Whatever appears in the data below, copy it exactly.

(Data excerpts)
/---
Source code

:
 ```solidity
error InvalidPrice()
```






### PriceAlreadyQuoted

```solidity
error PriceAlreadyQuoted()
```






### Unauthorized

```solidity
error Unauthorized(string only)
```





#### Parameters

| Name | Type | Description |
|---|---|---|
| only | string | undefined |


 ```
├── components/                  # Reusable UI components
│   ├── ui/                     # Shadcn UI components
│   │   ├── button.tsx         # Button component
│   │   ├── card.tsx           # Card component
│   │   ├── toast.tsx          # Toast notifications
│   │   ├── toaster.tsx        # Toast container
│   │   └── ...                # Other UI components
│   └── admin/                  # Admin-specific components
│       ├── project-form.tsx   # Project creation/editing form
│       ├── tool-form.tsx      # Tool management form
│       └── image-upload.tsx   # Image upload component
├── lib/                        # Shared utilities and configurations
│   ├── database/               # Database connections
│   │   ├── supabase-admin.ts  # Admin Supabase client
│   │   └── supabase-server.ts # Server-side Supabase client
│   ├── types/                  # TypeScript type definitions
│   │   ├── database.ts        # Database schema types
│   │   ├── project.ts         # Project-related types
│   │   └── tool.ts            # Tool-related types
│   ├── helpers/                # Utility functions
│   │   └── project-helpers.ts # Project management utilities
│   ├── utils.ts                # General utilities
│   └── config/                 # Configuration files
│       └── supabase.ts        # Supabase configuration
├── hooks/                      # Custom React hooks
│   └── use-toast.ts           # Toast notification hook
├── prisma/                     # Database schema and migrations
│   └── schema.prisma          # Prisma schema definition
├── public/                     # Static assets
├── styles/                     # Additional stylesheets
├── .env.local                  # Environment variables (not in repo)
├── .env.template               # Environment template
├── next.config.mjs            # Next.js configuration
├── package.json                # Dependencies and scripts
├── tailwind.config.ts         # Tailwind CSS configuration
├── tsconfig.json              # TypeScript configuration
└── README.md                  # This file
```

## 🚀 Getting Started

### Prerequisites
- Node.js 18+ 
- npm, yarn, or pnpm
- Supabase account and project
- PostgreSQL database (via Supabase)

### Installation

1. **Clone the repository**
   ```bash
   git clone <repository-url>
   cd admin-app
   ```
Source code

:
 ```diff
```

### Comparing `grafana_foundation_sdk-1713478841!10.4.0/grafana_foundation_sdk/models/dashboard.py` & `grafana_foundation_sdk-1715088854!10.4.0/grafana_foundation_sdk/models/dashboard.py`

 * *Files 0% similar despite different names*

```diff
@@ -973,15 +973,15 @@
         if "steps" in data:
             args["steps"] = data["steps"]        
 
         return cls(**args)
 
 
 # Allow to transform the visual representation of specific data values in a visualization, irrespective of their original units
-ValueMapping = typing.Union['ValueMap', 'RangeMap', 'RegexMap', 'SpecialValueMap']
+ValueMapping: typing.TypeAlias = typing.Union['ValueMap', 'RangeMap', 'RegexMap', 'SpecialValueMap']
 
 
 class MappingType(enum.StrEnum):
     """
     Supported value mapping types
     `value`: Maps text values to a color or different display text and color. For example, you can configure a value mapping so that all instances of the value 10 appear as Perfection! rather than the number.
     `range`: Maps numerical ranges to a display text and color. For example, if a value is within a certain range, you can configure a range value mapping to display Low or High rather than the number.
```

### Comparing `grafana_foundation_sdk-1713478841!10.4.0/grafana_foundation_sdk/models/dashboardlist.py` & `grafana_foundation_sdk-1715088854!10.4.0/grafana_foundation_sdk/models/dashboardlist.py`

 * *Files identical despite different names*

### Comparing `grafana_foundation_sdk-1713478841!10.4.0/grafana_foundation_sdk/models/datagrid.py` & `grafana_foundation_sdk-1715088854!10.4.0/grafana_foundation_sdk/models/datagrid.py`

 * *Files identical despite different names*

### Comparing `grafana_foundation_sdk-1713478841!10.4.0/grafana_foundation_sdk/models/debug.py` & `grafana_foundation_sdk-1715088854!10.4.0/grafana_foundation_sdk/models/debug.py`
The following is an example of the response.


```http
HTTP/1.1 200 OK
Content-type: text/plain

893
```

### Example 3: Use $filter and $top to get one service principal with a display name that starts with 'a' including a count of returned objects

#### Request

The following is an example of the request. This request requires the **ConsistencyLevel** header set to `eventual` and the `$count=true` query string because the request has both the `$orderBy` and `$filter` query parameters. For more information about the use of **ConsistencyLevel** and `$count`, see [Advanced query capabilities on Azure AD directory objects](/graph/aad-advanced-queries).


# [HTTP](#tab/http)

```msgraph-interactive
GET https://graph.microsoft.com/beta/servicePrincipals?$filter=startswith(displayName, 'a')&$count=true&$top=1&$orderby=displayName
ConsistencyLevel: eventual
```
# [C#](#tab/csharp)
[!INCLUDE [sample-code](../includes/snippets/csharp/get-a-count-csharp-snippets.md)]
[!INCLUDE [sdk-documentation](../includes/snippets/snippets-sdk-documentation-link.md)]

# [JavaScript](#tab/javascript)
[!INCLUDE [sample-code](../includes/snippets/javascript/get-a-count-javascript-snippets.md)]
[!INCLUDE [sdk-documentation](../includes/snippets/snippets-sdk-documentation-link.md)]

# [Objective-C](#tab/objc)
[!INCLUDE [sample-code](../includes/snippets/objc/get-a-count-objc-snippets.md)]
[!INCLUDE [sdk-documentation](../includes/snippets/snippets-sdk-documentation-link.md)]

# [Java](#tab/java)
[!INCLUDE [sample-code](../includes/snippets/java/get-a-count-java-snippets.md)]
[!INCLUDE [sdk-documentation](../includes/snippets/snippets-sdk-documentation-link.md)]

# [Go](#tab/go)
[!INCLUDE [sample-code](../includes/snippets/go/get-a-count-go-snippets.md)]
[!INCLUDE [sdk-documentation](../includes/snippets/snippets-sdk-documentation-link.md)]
\---
→ **Response box**:
Source code

:
 ```solidity
error InvalidPrice()
```






### PriceAlreadyQuoted

```solidity
error PriceAlreadyQuoted()
```






### Unauthorized

```solidity
error Unauthorized(string only)
```





#### Parameters

| Name | Type | Description |
|---|---|---|
| only | string | undefined |


 ```
├── components/                  # Reusable UI components
│   ├── ui/                     # Shadcn UI components
│   │   ├── button.tsx         # Button component
│   │   ├── card.tsx           # Card component
│   │   ├── toast.tsx          # Toast notifications
│   │   ├── toaster.tsx        # Toast container
│   │   └── ...                # Other UI components
│   └── admin/                  # Admin-specific components
│       ├── project-form.tsx   # Project creation/editing form
│       ├── tool-form.tsx      # Tool management form
│       └── image-upload.tsx   # Image upload component
├── lib/                        # Shared utilities and configurations
│   ├── database/               # Database connections
│   │   ├── supabase-admin.ts  # Admin Supabase client
│   │   └── supabase-server.ts # Server-side Supabase client
│   ├── types/                  # TypeScript type definitions
│   │   ├── database.ts        # Database schema types
│   │   ├── project.ts         # Project-related types
│   │   └── tool.ts            # Tool-related types
│   ├── helpers/                # Utility functions
│   │   └── project-helpers.ts # Project management utilities
│   ├── utils.ts                # General utilities
│   └── config/                 # Configuration files
│       └── supabase.ts        # Supabase configuration
├── hooks/                      # Custom React hooks
│   └── use-toast.ts           # Toast notification hook
├── prisma/                     # Database schema and migrations
│   └── schema.prisma          # Prisma schema definition
├── public/                     # Static assets
├── styles/                     # Additional stylesheets
├── .env.local                  # Environment variables (not in repo)
├── .env.template               # Environment template
├── next.config.mjs            # Next.js configuration
├── package.json                # Dependencies and scripts
├── tailwind.config.ts         # Tailwind CSS configuration
├── tsconfig.json              # TypeScript configuration
└── README.md                  # This file
```

## 🚀 Getting Started

### Prerequisites
- Node.js 18+ 
- npm, yarn, or pnpm
- Supabase account and project
- PostgreSQL database (via Supabase)

### Installation

1. **Clone the repository**
   ```bash
   git clone <repository-url>
   cd admin-app
   ```
Source code

:
 ```diff
```

### Comparing `grafana_foundation_sdk-1713478841!10.4.0/grafana_foundation_sdk/models/dashboard.py` & `grafana_foundation_sdk-1715088854!10.4.0/grafana_foundation_sdk/models/dashboard.py`

 * *Files 0% similar despite different names*

```diff
@@ -973,15 +973,15 @@
         if "steps" in data:
             args["steps"] = data["steps"]        
 
         return cls(**args)
 
 
 # Allow to transform the visual representation of specific data values in a visualization, irrespective of their original units
-ValueMapping = typing.Union['ValueMap', 'RangeMap', 'RegexMap', 'SpecialValueMap']
+ValueMapping: typing.TypeAlias = typing.Union['ValueMap', 'RangeMap', 'RegexMap', 'SpecialValueMap']
 
 
 class MappingType(enum.StrEnum):
     """
     Supported value mapping types
     `value`: Maps text values to a color or different display text and color. For example, you can configure a value mapping so that all instances of the value 10 appear as Perfection! rather than the number.
     `range`: Maps numerical ranges to a display text and color. For example, if a value is within a certain range, you can configure a range value mapping to display Low or High rather than the number.
```

### Comparing `grafana_foundation_sdk-1713478841!10.4.0/grafana_foundation_sdk/models/dashboardlist.py` & `grafana_foundation_sdk-1715088854!10.4.0/grafana_foundation_sdk/models/dashboardlist.py`

 * *Files identical despite different names*

### Comparing `grafana_foundation_sdk-1713478841!10.4.0/grafana_foundation_sdk/models/datagrid.py` & `grafana_foundation_sdk-1715088854!10.4.0/grafana_foundation_sdk/models/datagrid.py`

 * *Files identical despite different names*

### Comparing `grafana_foundation_sdk-1713478841!10.4.0/grafana_foundation_sdk/models/debug.py` & `grafana_foundation_sdk-1715088854!10.4.0/grafana_foundation_sdk/models/debug.py`
The following is an example of the response.


```http
HTTP/1.1 200 OK
Content-type: text/plain

893
```

### Example 3: Use $filter and $top to get one service principal with a display name that starts with 'a' including a count of returned objects

#### Request

The following is an example of the request. This request requires the **ConsistencyLevel** header set to `eventual` and the `$count=true` query string because the request has both the `$orderBy` and `$filter` query parameters. For more information about the use of **ConsistencyLevel** and `$count`, see [Advanced query capabilities on Azure AD directory objects](/graph/aad-advanced-queries).


# [HTTP](#tab/http)

```msgraph-interactive
GET https://graph.microsoft.com/beta/servicePrincipals?$filter=startswith(displayName, 'a')&$count=true&$top=1&$orderby=displayName
ConsistencyLevel: eventual
```
# [C#](#tab/csharp)
[!INCLUDE [sample-code](../includes/snippets/csharp/get-a-count-csharp-snippets.md)]
[!INCLUDE [sdk-documentation](../includes/snippets/snippets-sdk-documentation-link.md)]

# [JavaScript](#tab/javascript)
[!INCLUDE [sample-code](../includes/snippets/javascript/get-a-count-javascript-snippets.md)]
[!INCLUDE [sdk-documentation](../includes/snippets/snippets-sdk-documentation-link.md)]

# [Objective-C](#tab/objc)
[!INCLUDE [sample-code](../includes/snippets/objc/get-a-count-objc-snippets.md)]
[!INCLUDE [sdk-documentation](../includes/snippets/snippets-sdk-documentation-link.md)]

# [Java](#tab/java)
[!INCLUDE [sample-code](../includes/snippets/java/get-a-count-java-snippets.md)]
[!INCLUDE [sdk-documentation](../includes/snippets/snippets-sdk-documentation-link.md)]

# [Go](#tab/go)
[!INCLUDE [sample-code](../includes/snippets/go/get-a-count-go-snippets.md)]
[!INCLUDE [sdk-documentation](../includes/snippets/snippets-sdk-documentation-link.md)]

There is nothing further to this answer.